Directions:
Convert the records, from their first line through the line containing "2: (336, 72)", into a numbered list with blank lines omitted.

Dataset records
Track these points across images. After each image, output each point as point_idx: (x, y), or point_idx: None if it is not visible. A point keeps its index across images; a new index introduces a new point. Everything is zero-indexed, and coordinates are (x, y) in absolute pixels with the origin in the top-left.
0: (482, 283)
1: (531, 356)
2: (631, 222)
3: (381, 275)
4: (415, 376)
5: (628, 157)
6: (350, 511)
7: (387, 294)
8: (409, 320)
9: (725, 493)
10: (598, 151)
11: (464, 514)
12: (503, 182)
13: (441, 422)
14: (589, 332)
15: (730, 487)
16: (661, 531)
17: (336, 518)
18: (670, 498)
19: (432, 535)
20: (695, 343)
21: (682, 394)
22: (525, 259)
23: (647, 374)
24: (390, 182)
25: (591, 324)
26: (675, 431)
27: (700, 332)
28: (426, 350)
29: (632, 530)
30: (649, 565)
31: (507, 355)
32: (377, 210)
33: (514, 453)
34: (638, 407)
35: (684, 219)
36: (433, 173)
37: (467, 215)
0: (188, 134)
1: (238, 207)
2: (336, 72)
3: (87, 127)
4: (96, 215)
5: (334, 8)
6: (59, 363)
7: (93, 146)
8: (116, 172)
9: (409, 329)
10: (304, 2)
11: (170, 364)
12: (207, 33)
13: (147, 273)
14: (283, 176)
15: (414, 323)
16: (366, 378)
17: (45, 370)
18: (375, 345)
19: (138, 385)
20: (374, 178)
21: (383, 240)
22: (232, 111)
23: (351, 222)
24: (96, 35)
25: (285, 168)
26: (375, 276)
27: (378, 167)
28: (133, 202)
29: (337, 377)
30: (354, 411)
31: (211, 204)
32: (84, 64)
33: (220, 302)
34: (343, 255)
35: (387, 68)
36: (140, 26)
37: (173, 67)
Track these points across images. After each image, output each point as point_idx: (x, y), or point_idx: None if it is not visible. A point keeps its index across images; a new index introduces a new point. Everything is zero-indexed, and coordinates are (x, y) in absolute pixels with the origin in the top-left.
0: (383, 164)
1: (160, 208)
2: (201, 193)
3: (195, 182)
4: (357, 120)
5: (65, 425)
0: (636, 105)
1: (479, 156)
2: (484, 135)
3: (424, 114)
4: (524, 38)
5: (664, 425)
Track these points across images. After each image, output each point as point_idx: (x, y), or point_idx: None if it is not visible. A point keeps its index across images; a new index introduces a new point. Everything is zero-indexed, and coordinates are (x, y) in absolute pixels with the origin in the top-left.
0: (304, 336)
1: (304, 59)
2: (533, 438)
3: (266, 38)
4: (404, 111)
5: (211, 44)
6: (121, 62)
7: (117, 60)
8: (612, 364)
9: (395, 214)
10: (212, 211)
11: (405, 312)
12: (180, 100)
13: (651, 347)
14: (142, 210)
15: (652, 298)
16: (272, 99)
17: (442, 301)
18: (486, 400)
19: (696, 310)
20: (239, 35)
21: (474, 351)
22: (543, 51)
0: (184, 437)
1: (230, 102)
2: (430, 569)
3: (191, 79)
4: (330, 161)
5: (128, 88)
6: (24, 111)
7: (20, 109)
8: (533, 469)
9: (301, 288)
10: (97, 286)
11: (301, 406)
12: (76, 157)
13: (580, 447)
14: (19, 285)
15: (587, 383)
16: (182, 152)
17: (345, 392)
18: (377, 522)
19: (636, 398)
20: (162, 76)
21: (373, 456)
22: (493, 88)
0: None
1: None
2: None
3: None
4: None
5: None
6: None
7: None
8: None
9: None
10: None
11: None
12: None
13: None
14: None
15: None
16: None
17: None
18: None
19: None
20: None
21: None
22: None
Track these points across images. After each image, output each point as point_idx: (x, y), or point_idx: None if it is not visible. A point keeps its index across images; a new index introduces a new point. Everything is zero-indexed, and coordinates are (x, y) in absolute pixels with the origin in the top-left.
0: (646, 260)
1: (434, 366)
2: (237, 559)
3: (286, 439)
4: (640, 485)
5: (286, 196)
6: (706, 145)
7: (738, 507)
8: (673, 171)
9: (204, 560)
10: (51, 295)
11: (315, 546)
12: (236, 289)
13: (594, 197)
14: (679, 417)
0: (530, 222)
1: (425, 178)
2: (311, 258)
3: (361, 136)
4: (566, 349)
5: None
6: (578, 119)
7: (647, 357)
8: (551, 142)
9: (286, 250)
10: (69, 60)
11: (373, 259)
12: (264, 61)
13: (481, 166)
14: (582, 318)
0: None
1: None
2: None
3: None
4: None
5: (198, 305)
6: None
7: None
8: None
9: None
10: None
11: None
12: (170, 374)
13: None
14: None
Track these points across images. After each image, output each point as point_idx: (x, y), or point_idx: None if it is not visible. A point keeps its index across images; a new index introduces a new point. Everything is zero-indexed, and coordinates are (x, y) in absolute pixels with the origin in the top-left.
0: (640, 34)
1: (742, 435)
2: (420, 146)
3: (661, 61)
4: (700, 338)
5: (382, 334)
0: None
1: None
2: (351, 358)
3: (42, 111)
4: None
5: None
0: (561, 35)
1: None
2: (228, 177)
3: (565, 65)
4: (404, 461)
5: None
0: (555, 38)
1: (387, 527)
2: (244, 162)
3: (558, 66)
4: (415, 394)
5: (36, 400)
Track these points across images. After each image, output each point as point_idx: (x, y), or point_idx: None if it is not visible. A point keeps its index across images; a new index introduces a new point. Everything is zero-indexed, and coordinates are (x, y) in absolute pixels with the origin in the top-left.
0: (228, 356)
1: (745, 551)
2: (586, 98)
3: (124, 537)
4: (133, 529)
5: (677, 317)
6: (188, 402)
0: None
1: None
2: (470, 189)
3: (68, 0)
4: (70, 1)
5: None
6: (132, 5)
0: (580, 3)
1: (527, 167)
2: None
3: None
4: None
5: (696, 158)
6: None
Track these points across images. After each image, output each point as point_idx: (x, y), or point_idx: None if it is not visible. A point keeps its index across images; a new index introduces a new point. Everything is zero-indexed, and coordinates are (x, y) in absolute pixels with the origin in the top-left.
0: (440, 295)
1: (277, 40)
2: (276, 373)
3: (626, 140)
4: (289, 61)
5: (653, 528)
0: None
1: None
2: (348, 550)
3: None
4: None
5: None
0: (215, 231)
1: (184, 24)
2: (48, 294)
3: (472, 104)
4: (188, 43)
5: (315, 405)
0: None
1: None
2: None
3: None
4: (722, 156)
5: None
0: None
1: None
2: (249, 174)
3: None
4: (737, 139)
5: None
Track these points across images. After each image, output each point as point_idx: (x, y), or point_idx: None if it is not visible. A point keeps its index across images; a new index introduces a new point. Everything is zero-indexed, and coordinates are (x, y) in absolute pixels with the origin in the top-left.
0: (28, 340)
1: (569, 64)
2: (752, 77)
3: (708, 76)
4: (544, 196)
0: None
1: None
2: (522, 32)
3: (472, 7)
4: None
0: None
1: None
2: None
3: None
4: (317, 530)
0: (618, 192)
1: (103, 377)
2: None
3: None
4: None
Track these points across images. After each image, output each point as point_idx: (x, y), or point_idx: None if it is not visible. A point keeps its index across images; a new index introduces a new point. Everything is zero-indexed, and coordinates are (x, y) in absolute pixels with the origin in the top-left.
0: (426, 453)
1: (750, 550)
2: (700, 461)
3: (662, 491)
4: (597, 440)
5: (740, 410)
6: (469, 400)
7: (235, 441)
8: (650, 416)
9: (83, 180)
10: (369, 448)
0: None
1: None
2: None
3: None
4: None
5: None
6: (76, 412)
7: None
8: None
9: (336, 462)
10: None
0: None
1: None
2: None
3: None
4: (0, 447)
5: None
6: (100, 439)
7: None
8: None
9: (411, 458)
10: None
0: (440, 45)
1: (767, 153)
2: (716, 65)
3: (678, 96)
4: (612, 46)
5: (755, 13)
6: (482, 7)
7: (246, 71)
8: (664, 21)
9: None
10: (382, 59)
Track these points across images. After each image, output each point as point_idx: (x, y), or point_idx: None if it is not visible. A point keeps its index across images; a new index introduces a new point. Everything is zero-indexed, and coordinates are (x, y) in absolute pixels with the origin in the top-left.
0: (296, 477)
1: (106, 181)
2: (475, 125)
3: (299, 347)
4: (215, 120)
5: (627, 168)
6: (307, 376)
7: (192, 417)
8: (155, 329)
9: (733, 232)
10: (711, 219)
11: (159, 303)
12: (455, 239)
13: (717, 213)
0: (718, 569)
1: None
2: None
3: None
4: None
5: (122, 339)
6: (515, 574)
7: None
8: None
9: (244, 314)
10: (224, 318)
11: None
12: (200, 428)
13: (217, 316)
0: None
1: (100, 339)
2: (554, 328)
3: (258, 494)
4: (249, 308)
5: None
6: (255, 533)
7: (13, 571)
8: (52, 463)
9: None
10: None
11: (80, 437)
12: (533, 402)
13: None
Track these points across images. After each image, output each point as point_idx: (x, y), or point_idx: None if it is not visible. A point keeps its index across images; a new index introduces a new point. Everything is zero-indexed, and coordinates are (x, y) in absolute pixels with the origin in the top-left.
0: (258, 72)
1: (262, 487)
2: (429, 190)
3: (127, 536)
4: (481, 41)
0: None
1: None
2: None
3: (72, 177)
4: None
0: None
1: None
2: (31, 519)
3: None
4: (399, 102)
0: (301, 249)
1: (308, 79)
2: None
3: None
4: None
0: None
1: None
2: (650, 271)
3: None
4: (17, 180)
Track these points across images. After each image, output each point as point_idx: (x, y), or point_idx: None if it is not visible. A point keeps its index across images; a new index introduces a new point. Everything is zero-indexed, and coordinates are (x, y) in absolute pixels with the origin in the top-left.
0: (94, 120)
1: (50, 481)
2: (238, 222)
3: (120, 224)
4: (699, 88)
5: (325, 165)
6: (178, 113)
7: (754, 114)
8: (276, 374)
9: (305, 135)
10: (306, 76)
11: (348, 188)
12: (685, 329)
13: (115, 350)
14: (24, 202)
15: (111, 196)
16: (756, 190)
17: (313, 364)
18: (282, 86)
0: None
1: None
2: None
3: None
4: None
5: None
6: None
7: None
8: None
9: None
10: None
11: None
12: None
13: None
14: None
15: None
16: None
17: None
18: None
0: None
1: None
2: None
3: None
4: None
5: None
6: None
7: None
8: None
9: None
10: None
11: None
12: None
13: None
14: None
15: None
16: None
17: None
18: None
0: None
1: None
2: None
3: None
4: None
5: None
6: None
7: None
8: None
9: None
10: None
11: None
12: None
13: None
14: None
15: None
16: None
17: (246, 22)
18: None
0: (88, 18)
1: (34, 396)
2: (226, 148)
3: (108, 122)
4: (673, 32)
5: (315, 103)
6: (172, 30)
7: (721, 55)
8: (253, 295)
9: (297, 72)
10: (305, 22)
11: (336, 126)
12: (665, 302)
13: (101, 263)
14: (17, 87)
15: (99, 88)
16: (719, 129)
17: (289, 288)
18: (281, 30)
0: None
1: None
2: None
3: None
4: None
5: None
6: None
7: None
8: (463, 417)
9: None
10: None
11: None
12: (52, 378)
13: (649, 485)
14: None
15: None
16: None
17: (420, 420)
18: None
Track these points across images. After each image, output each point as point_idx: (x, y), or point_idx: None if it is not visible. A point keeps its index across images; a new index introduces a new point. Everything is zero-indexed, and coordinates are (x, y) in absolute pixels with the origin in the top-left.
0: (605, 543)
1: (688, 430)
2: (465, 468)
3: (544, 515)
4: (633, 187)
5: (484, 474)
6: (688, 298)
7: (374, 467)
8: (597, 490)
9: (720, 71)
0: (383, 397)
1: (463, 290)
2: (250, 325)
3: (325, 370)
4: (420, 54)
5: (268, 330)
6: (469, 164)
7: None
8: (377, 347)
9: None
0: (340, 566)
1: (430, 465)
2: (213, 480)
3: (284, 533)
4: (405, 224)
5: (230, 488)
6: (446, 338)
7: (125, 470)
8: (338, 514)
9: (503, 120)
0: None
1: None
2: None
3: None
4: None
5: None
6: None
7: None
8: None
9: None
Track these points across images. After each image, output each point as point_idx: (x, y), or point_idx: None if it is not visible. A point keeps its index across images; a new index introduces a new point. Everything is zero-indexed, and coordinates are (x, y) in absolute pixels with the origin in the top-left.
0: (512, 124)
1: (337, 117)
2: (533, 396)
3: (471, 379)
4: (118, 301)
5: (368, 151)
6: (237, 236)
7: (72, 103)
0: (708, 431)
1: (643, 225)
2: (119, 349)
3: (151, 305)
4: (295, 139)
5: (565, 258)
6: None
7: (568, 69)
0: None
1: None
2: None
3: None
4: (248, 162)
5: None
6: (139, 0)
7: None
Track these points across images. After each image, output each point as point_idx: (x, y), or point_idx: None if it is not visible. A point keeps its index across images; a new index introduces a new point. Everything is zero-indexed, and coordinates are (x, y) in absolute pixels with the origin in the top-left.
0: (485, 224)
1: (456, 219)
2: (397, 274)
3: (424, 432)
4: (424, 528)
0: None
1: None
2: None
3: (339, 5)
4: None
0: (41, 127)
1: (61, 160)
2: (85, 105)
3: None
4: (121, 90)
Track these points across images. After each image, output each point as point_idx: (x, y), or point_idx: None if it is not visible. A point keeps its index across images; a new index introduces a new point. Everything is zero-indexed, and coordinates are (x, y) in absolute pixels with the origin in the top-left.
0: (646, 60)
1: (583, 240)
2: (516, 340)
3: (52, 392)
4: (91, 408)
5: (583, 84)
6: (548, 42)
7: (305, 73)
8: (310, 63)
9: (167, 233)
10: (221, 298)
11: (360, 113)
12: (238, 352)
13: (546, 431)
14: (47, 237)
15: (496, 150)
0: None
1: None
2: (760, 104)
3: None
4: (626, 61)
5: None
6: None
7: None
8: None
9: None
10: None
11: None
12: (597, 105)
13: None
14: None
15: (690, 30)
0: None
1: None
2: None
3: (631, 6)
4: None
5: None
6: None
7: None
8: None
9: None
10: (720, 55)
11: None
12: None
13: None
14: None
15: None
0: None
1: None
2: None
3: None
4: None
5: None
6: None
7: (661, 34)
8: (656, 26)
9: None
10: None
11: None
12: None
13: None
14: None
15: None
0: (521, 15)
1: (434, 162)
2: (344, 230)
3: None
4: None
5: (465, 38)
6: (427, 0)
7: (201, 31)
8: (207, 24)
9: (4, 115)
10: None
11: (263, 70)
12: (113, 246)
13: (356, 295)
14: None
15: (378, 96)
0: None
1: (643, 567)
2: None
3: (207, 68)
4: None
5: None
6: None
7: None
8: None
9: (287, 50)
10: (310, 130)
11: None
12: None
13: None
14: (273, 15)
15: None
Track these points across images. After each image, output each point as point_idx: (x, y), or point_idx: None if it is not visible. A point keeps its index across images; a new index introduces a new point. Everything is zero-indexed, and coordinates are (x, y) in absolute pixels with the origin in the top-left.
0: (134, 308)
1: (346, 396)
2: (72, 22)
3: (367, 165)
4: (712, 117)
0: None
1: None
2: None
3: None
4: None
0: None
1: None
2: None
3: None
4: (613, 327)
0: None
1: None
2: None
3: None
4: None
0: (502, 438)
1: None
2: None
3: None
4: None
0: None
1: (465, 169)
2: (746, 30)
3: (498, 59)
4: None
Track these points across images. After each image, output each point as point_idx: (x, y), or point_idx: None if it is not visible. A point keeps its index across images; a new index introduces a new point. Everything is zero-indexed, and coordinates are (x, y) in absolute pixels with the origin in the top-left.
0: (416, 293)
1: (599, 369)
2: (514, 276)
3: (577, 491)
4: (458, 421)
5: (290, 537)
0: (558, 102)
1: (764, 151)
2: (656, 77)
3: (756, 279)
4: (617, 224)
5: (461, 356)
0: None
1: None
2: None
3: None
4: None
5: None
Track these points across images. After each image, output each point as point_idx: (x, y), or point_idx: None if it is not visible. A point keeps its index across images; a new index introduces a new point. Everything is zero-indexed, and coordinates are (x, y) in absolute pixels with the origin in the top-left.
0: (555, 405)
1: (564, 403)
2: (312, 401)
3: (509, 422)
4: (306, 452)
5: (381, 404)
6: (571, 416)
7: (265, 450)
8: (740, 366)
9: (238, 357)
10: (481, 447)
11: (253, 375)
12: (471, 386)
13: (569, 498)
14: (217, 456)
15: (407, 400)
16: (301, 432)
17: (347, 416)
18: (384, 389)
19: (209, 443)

Result:
1. Track these points across images. After each image, output each point as point_idx: (x, y), or point_idx: None if it is not visible. A point keeps its index across images; a new index introduces a new point. Everything is zero-indexed, and coordinates are (x, y) in absolute pixels with the origin in the top-left.
2. 0: (482, 283)
3. 1: (531, 356)
4. 2: (631, 222)
5. 3: (381, 275)
6. 4: (415, 376)
7. 5: (628, 157)
8. 6: (350, 511)
9. 7: (387, 294)
10. 8: (409, 320)
11. 9: (725, 493)
12. 10: (598, 151)
13. 11: (464, 514)
14. 12: (503, 182)
15. 13: (441, 422)
16. 14: (589, 332)
17. 15: (730, 487)
18. 16: (661, 531)
19. 17: (336, 518)
20. 18: (670, 498)
21. 19: (432, 535)
22. 20: (695, 343)
23. 21: (682, 394)
24. 22: (525, 259)
25. 23: (647, 374)
26. 24: (390, 182)
27. 25: (591, 324)
28. 26: (675, 431)
29. 27: (700, 332)
30. 28: (426, 350)
31. 29: (632, 530)
32. 30: (649, 565)
33. 31: (507, 355)
34. 32: (377, 210)
35. 33: (514, 453)
36. 34: (638, 407)
37. 35: (684, 219)
38. 36: (433, 173)
39. 37: (467, 215)
40. 0: (188, 134)
41. 1: (238, 207)
42. 2: (336, 72)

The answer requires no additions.